It is lunchtime at Prague's Pankrác Prison. While some inmates sit and eat in their musty cells, others mill around the corridor, bowls of soup in hand, chatting to staff. The time is 11 a.m., and these men have already been up for more than six hours. Dressed in gray slacks, they will spend most of their day staring at the prison's peeling white walls. Some are young, some are old, but they all share cells designed to hold far fewer people than their current occupancy levels. And these prisoners are among the luckier ones. Pankrác is overcapacity, but not by much.

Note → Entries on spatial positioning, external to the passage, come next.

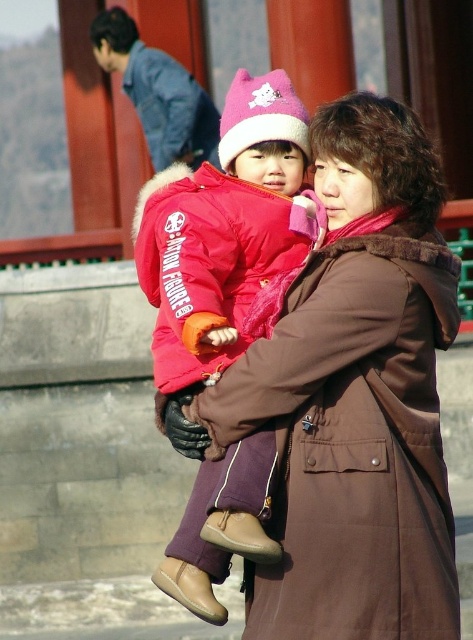
Which is behind, point (352, 328) or point (134, 248)?

The point (134, 248) is more distant.

I want to click on brown matte coat at center, so click(x=352, y=444).

Between matte red jacket at center and matte pink jacket at center, which one has less height?

With less height is matte pink jacket at center.

Does matte red jacket at center appear over matte pink jacket at center?

Incorrect, matte red jacket at center is not positioned above matte pink jacket at center.

This screenshot has height=640, width=473. What do you see at coordinates (226, 230) in the screenshot?
I see `matte red jacket at center` at bounding box center [226, 230].

I want to click on matte red jacket at center, so (226, 230).

Image resolution: width=473 pixels, height=640 pixels. In order to click on brown matte coat at center in this screenshot , I will do `click(352, 444)`.

Who is taller, brown matte coat at center or matte red jacket at center?

matte red jacket at center

The width and height of the screenshot is (473, 640). What do you see at coordinates (352, 444) in the screenshot?
I see `brown matte coat at center` at bounding box center [352, 444].

Image resolution: width=473 pixels, height=640 pixels. Find the location of `brown matte coat at center`. brown matte coat at center is located at coordinates (352, 444).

If you cast the net nationwide, the picture looks bleaker: Czech jails are at their fullest since records began, with the number of prisoners rising yearly. Human rights campaigners blame judges for imposing harsh custodial sentences and ignoring alternative forms of punishment. Meanwhile, there are growing fears staff safety could be jeopardized. On average, the country's 36 prisons house 12 percent more inmates than they are designed to, according to official data from July 20. Put in real terms, they have space to hold up to 20,855 inmates when there are currently 23,369. The worst offender is Heřmanice Prison in Ostrava, whose capacity is teetering on the brink at 137 percent.
As jails are filled to bursting point, Prisons Service spokesman Robert Káčer says the cramped conditions have already led to violence and tension between inmates and staff.